We recognize, however, that a number of factors other than isolation methodology could influence γδTcR+ IEL percentages. For example, there could be compartmentalization of γδTcR+ cells in the gut, and the percentage of these cells could vary along its length. Our procedure isolated IELs from the entire small bowel, and it is possible that previous reports based on the older methodology simply used different regions of the bowel. In a preliminary study, however, we found high percentages of γδTcR+ IELs in proximal, middle, and distal small intestine (DT, unpublished observations).

It could also be argued that the proportion of γδTcR+ cells in the WF rat IEL compartment may differ from the proportion in rats of other strains or ages. Our analysis of five phenotypically normal strains at ∼10 weeks of age suggests that, although there is some strain-to-strain variability, the percentage in WF rats is not uniquely high.
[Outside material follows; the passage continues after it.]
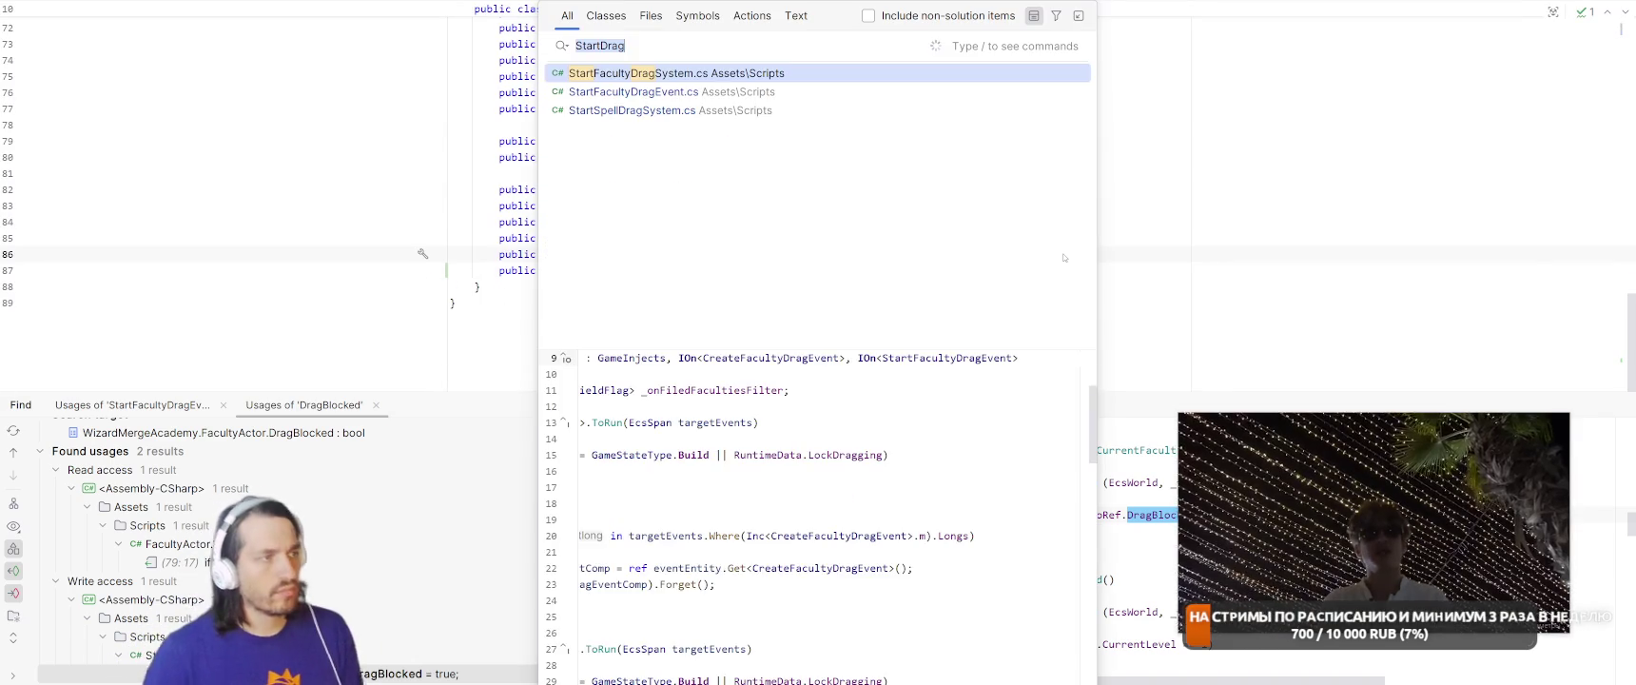
text(merge)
Whether the percentage is also high in older or younger animals analyzed by our method is not yet established, however.

Rat IEL sub-populations

Our three-color microfluorometric analysis identified five major sub-populations of IELs based on the expression of CD4, CD8, and TcR. These five major sub-populations were further categorized using additional phenotypic criteria.
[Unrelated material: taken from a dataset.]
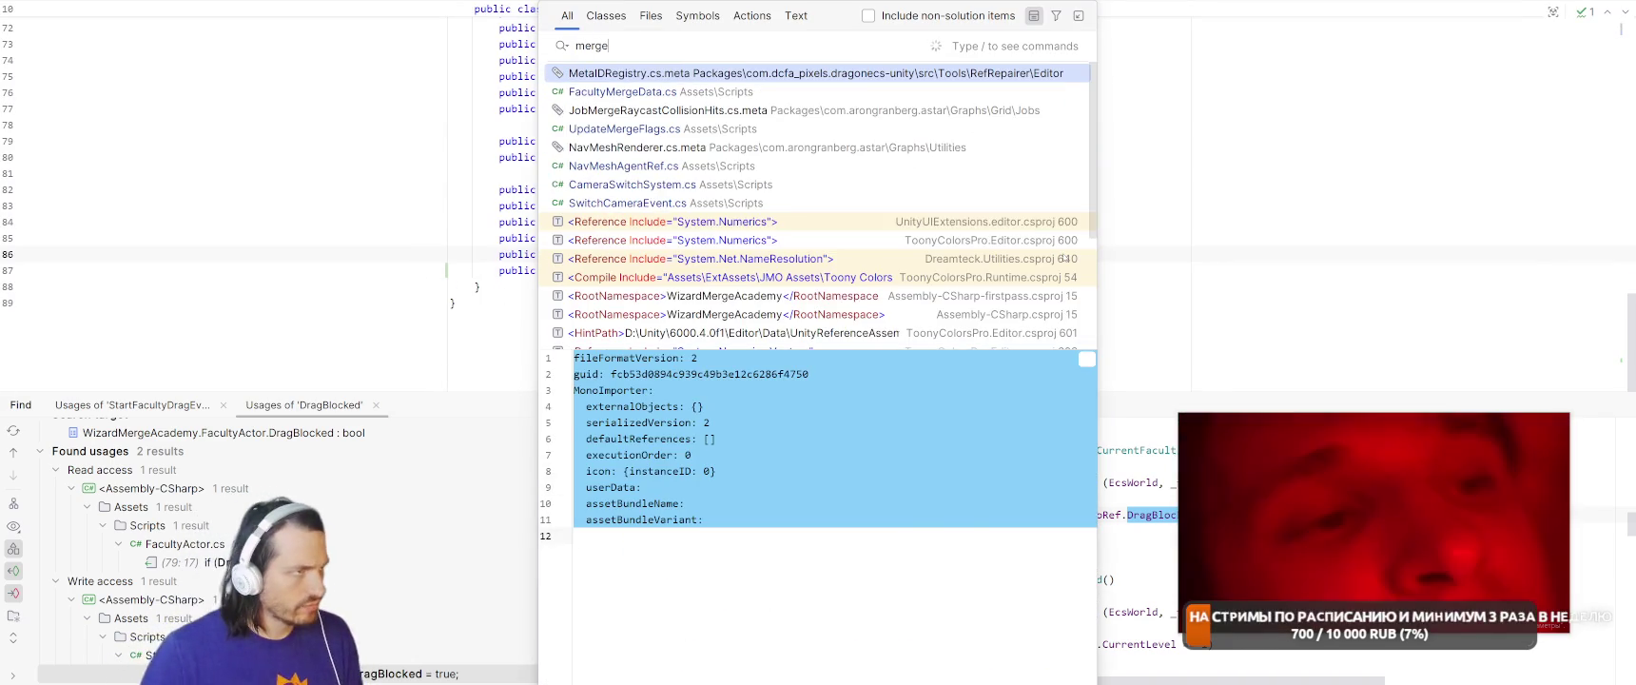
key(Return)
One of these five sub-populations, comprising CD8−CD4+αβTcR+ cells, has previously been interpreted to be indicative of contamination with lamina propria and/or Peyer's patch lymphocytes (Lefrançois, 1994). We believe, however, that this interpretation is not correct. B-lymphocytes are a sensitive measure of contamination of IEL populations with lamina propria and Peyer's patch lymphocytes (Kearsey and Stadnyk, 1996), and we observed very low numbers of B cells in our IEL preparations (Fangmann et al., 1991b; Lefrançois, 1994).
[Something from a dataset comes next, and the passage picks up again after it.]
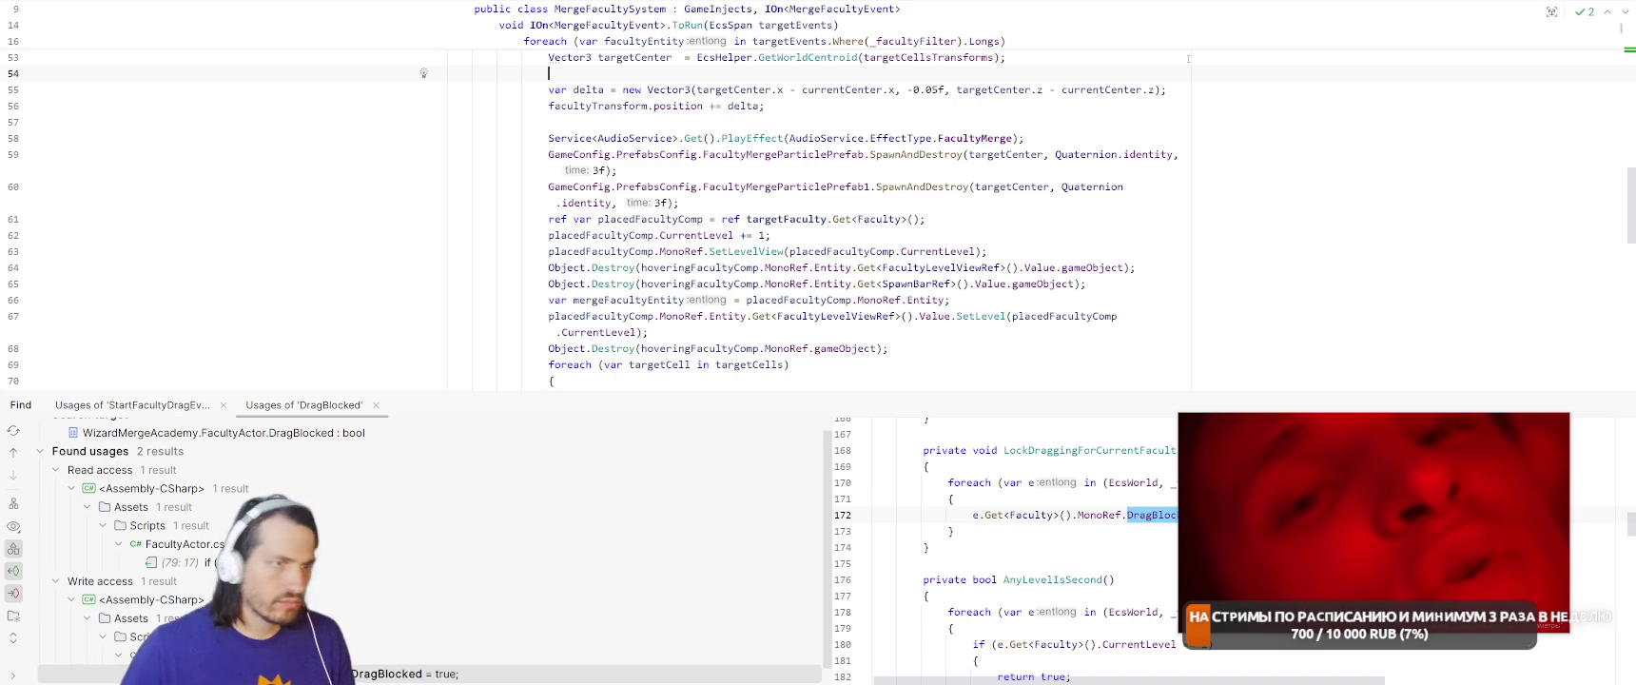
Open MergeNotificationGO in FacultyLevelView and list all of its usages
key(shift)
key(shift)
Essentially all of the cells in each of the five major IEL sub-populations expressed the activation marker CD25, suggesting that the intestinal environment activates IELs irrespective of their intestinal or thymic origin. The presence of CD25+ IELs further suggests that IL-2 may be produced in the intestinal tissue and may in part control the functional activity of IELs. This inference is supported by the detection of abundant IL-2 mRNA in preparations of purified IELs (Kearsey and Stadnyk, 1996).

The variable expression of CD5 we observed in the IEL sub-populations has been previously noted, and it has been suggested that the variability is age-related (Fangmann et al., 1991b; Takimoto et al., 1992). Our data suggest that, in addition to age, expression of CD5 may be subset-dependent. Depending on subset, the proportion of CD5+ cells varied from very low to very high (Table 3).

Intraepithelial NK cells

The present studies have also identified and characterized a population of αβ− and γδTcR− IELs that express the NKR-P1 marker; such cells are NK cells (Chambers et al., 1989). This population of cells was almost completely restricted to the CD4−CD8− IEL population and are CD2−. They are unlike peripheral NK cells in the rat, which are CD2+ (Vaage et al., 1991) and CD8+ (Woda and Biron, 1986). Cells positive for NKR-P1 staining comprised 25–30% of IELs. The majority of the NKR-P1+ NK cells were also RT6+ and CD25+. In a preliminary report, it has been suggested that peripheral NK cells express low levels of RT6 (Wonigeit et al., 1997), and recent work in our laboratory has confirmed this report (DT, unpublished observations). In contrast, we observed that RT6 is expressed on NK IELs at a very high density that was comparable to that observed on TcR+ IELs (Fangmann et al., 1991a, Fangmann et al., 1991b; Waite et al., 1996).

Conclusion

In conclusion, we report a new isolation method for rat IELs that is noteworthy for its reproducible high yields. IELs isolated using this method include five major sub-populations, among them significant numbers of γδTcR+ and NK cells. The rapidity, efficiency, and product purity that characterize the method should facilitate functional and developmental studies of IEL sub-populations in the rat. Detailed analysis of IEL sub-populations using this new method may facilitate analyses of the mechanisms of oral tolerance.